We see here how, in the struggle for workers’ control and for saving jobs, workers are led to draw broader political and economic conclusions and question private ownership itself.
The end of the occupation
Factory occupations are the starting point for the struggle against closures and job losses. But if such a struggle remains isolated, it can only go so far.
Unfortunately, apart from the solidarity demonstration on Jan. 31, little had been done by the union leadership to broaden the struggle.
This allowed the government and bosses to get the upper hand and on Feb. 13, the Labour Board declared the strike illegal and issued a permanent injunction against the workers.
With no perspective to escalate the struggle, the leadership of SNEAA recommended its workers to comply with the permanent injunction and end the occupation. On Feb. 16-17, the 2,500 workers gathered in an assembly and voted to accept this.
From what we can tell, negotiations resumed and the union did eventually get a guarantee that no employee would be laid off. But a new plant was never built, which was the main demand of the workers.
Reviving our militant tradition
The occupation at Arvida is an important moment in the history of our class. Above all, it left behind a combative struggle from which to draw inspiration today. It showed a glimpse of the immense potential of the working class to run society without the bosses. Communists have a duty to make these traditions known and to revive them in the movement.
At the time of the Arvida occupation, this was a single isolated workplace. And one factory under workers’ control cannot hold out forever in a sea of capitalism.
But today, in the context of the trade war, workers at many plants and factories will be faced with similar attacks. In this context, a similar occupation at any factory could find fertile ground to spread to other workplaces. It could quickly escalate into a mass movement in which workers draw radical, revolutionary conclusions.
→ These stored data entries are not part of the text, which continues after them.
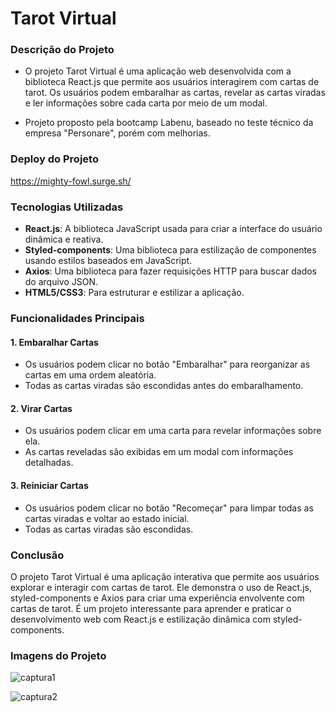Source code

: # Tarot Virtual

### Descrição do Projeto

- O projeto Tarot Virtual é uma aplicação web desenvolvida com a biblioteca React.js que permite aos usuários interagirem com cartas de tarot. Os usuários podem embaralhar as cartas, revelar as cartas viradas e ler informações sobre cada carta por meio de um modal.

- Projeto proposto pela bootcamp Labenu, baseado no teste técnico da empresa "Personare", porém com melhorias.

### Deploy do Projeto

https://mighty-fowl.surge.sh/

### Tecnologias Utilizadas

- **React.js**: A biblioteca JavaScript usada para criar a interface do usuário dinâmica e reativa.
- **Styled-components**: Uma biblioteca para estilização de componentes usando estilos baseados em JavaScript.
- **Axios**: Uma biblioteca para fazer requisições HTTP para buscar dados do arquivo JSON.
- **HTML5/CSS3**: Para estruturar e estilizar a aplicação.

### Funcionalidades Principais

#### 1. Embaralhar Cartas

- Os usuários podem clicar no botão "Embaralhar" para reorganizar as cartas em uma ordem aleatória.
- Todas as cartas viradas são escondidas antes do embaralhamento.

#### 2. Virar Cartas

- Os usuários podem clicar em uma carta para revelar informações sobre ela.
- As cartas reveladas são exibidas em um modal com informações detalhadas.

#### 3. Reiniciar Cartas

- Os usuários podem clicar no botão "Recomeçar" para limpar todas as cartas viradas e voltar ao estado inicial.
- Todas as cartas viradas são escondidas.

### Conclusão

O projeto Tarot Virtual é uma aplicação interativa que permite aos usuários explorar e interagir com cartas de tarot. Ele demonstra o uso de React.js, styled-components e Axios para criar uma experiência envolvente com cartas de tarot. É um projeto interessante para aprender e praticar o desenvolvimento web com React.js e estilização dinâmica com styled-components.

### Imagens do Projeto

![captura1](https://github.com/elitostajunior/tarot-virtual/assets/89365251/4043bdfa-c9ab-4ef7-b077-a83a5a1325d8)

![captura2](https://github.com/elitostajunior/tarot-virtual/assets/89365251/684531af-9c3f-472f-b6d5-cb2626de74e7)



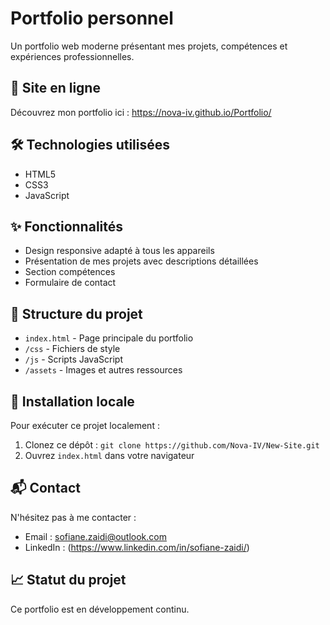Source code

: # Portfolio personnel

Un portfolio web moderne présentant mes projets, compétences et expériences professionnelles.

## 🔗 Site en ligne

Découvrez mon portfolio ici : https://nova-iv.github.io/Portfolio/
## 🛠️ Technologies utilisées

- HTML5
- CSS3
- JavaScript

## ✨ Fonctionnalités

- Design responsive adapté à tous les appareils
- Présentation de mes projets avec descriptions détaillées
- Section compétences
- Formulaire de contact

## 📁 Structure du projet

- `index.html` - Page principale du portfolio
- `/css` - Fichiers de style
- `/js` - Scripts JavaScript
- `/assets` - Images et autres ressources

## 🚀 Installation locale

Pour exécuter ce projet localement :

1. Clonez ce dépôt : `git clone https://github.com/Nova-IV/New-Site.git`
2. Ouvrez `index.html` dans votre navigateur

## 📬 Contact

N'hésitez pas à me contacter :
- Email : sofiane.zaidi@outlook.com
- LinkedIn : (https://www.linkedin.com/in/sofiane-zaidi/)

## 📈 Statut du projet

Ce portfolio est en développement continu.
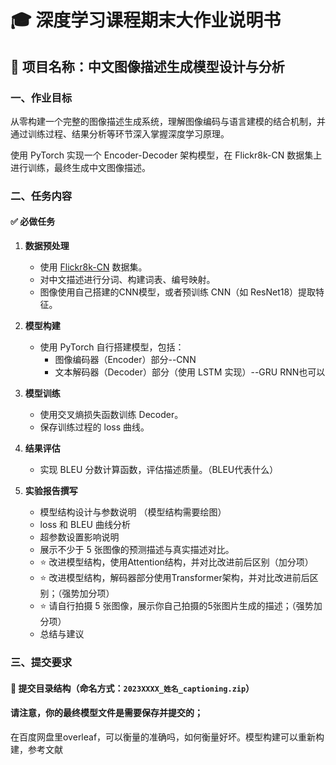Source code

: # 🎓 深度学习课程期末大作业说明书

## 🧠 项目名称：中文图像描述生成模型设计与分析

###  一、作业目标

从零构建一个完整的图像描述生成系统，理解图像编码与语言建模的结合机制，并通过训练过程、结果分析等环节深入掌握深度学习原理。

使用 PyTorch 实现一个 Encoder-Decoder 架构模型，在 Flickr8k-CN 数据集上进行训练，最终生成中文图像描述。


### 二、任务内容

#### ✅ 必做任务

1. **数据预处理**
   - 使用 [Flickr8k-CN](https://github.com/li-xirong/flickr8k-cn) 数据集。
   - 对中文描述进行分词、构建词表、编号映射。
   - 图像使用自己搭建的CNN模型，或者预训练 CNN（如 ResNet18）提取特征。

2. **模型构建**
   - 使用 PyTorch 自行搭建模型，包括：
     - 图像编码器（Encoder）部分--CNN
     - 文本解码器（Decoder）部分（使用 LSTM 实现）--GRU RNN也可以

3. **模型训练**
   - 使用交叉熵损失函数训练 Decoder。
   - 保存训练过程的 loss 曲线。

4. **结果评估**
   - 实现 BLEU 分数计算函数，评估描述质量。（BLEU代表什么）

5. **实验报告撰写**
   - 模型结构设计与参数说明 （模型结构需要绘图）
   - loss 和 BLEU 曲线分析
   - 超参数设置影响说明
   - 展示不少于 5 张图像的预测描述与真实描述对比。
   - ⭐ 改进模型结构，使用Attention结构，并对比改进前后区别（加分项）
   - ⭐ 改进模型结构，解码器部分使用Transformer架构，并对比改进前后区别；（强势加分项）
   - ⭐ 请自行拍摄 5 张图像，展示你自己拍摄的5张图片生成的描述；（强势加分项）
   - 总结与建议

### 三、提交要求

#### 📁 提交目录结构（命名方式：`2023XXXX_姓名_captioning.zip`）
#### 请注意，你的最终模型文件是需要保存并提交的；

在百度网盘里overleaf，可以衡量的准确吗，如何衡量好坏。模型构建可以重新构建，参考文献

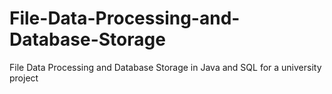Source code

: # File-Data-Processing-and-Database-Storage
File Data Processing and Database Storage in Java and SQL for a university project
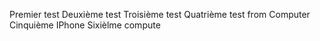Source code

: Premier test
Deuxième test
Troisième test
Quatrième test from Computer
Cinquième IPhone
Sixièlme compute
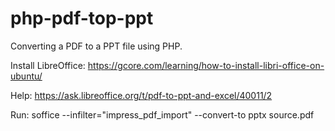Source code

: # php-pdf-top-ppt
Converting a PDF to a PPT file using PHP. 

Install LibreOffice:
https://gcore.com/learning/how-to-install-libri-office-on-ubuntu/

Help:
https://ask.libreoffice.org/t/pdf-to-ppt-and-excel/40011/2

Run:
soffice --infilter="impress_pdf_import" --convert-to pptx source.pdf
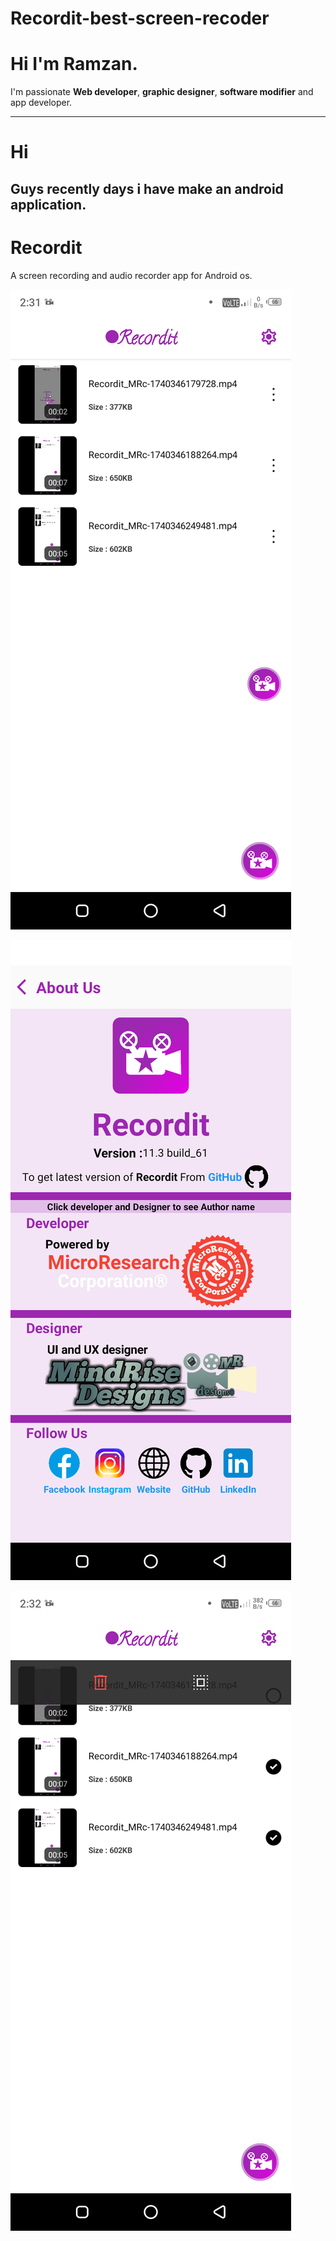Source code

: # Recordit-best-screen-recoder
# Hi I'm Ramzan.
I'm passionate **Web developer**, **graphic designer**, **software modifier** and app developer.
<hr>

# Hi 
## Guys recently days i have make  an android application.

# Recordit 
A screen recording and audio recorder app for Android os.

![Screenshot 001](https://github.com/MegaMind-Solution/Recordit-best-screen-recoder/blob/main/Screenshot/Screenshot_20250224-023115.png)

![Screenshot 001](https://github.com/MegaMind-Solution/Recordit-best-screen-recoder/blob/main/Screenshot/Screenshot_20250306-044330.png)

![Screenshot 001](https://github.com/MegaMind-Solution/Recordit-best-screen-recoder/blob/main/Screenshot/Screenshot_20250224-023252.png)
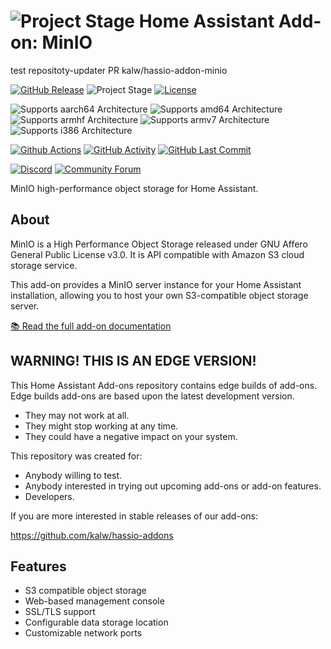 # ![Project Stage][project-stage-shield] Home Assistant Add-on: MinIO


test repositoty-updater PR kalw/hassio-addon-minio

[![GitHub Release][releases-shield]][releases]
![Project Stage][project-stage-shield]
[![License][license-shield]](LICENSE.md)

![Supports aarch64 Architecture][aarch64-shield]
![Supports amd64 Architecture][amd64-shield]
![Supports armhf Architecture][armhf-shield]
![Supports armv7 Architecture][armv7-shield]
![Supports i386 Architecture][i386-shield]

[![Github Actions][github-actions-shield]][github-actions]
[![GitHub Activity][commits-shield]][commits]
[![GitHub Last Commit][last-commit-shield]][commits]

[![Discord][discord-shield]][discord]
[![Community Forum][forum-shield]][forum]

MinIO high-performance object storage for Home Assistant.

## About

MinIO is a High Performance Object Storage released under GNU Affero General Public 
License v3.0. It is API compatible with Amazon S3 cloud storage service.

This add-on provides a MinIO server instance for your Home Assistant installation,
allowing you to host your own S3-compatible object storage server.

[:books: Read the full add-on documentation][docs]

## WARNING! THIS IS AN EDGE VERSION!

This Home Assistant Add-ons repository contains edge builds of add-ons.
Edge builds add-ons are based upon the latest development version.

- They may not work at all.
- They might stop working at any time.
- They could have a negative impact on your system.

This repository was created for:

- Anybody willing to test.
- Anybody interested in trying out upcoming add-ons or add-on features.
- Developers.

If you are more interested in stable releases of our add-ons:

<https://github.com/kalw/hassio-addons>



## Features

- S3 compatible object storage
- Web-based management console
- SSL/TLS support
- Configurable data storage location
- Customizable network ports

[aarch64-shield]: https://img.shields.io/badge/aarch64-yes-green.svg
[amd64-shield]: https://img.shields.io/badge/amd64-yes-green.svg
[armhf-shield]: https://img.shields.io/badge/armhf-yes-green.svg
[armv7-shield]: https://img.shields.io/badge/armv7-yes-green.svg
[i386-shield]: https://img.shields.io/badge/i386-yes-green.svg
[discord-shield]: https://img.shields.io/discord/478094546522079232.svg
[discord]: https://discord.me/hassioaddons
[forum-shield]: https://img.shields.io/badge/community-forum-brightgreen.svg
[forum]: https://community.home-assistant.io/
[github-actions-shield]: https://github.com/kalw/hassio-addon-minio/workflows/CI/badge.svg
[github-actions]: https://github.com/kalw/hassio-addon-minio/actions
[commits]: https://github.com/kalw/hassio-addon-minio/commits/main
[release-shield]: https://img.shields.io/badge/version-bf39c6e-blue.svg
[releases]: https://github.com/kalw/hassio-addon-minio/tree/bf39c6e
[repository]: https://github.com/kalw/hassio-addon-minio
[docs]: ./DOCS.md

[commits-shield]: https://img.shields.io/github/commit-activity/y/kalw/hassio-addon-minio.svg
[releases-shield]: https://img.shields.io/github/release/kalw/hassio-addon-minio.svg
[license-shield]: https://img.shields.io/github/license/kalw/hassio-addon-minio.svg
[last-commit-shield]: https://img.shields.io/github/last-commit/kalw/hassio-addon-minio.svg

[project-stage-shield]: https://img.shields.io/badge/project%20stage-experimental-yellow.svg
Today, the overwhelming majority of union leaderships and the left, even the “radical” left, reject strikes and occupations as methods of fighting job losses. But this is the only way to obtain anything from the bosses.
Only a mass movement of occupations can prevent the capitalists from eliminating our jobs to protect their profits. And only a working-class revolution can end this rotten system once and for all.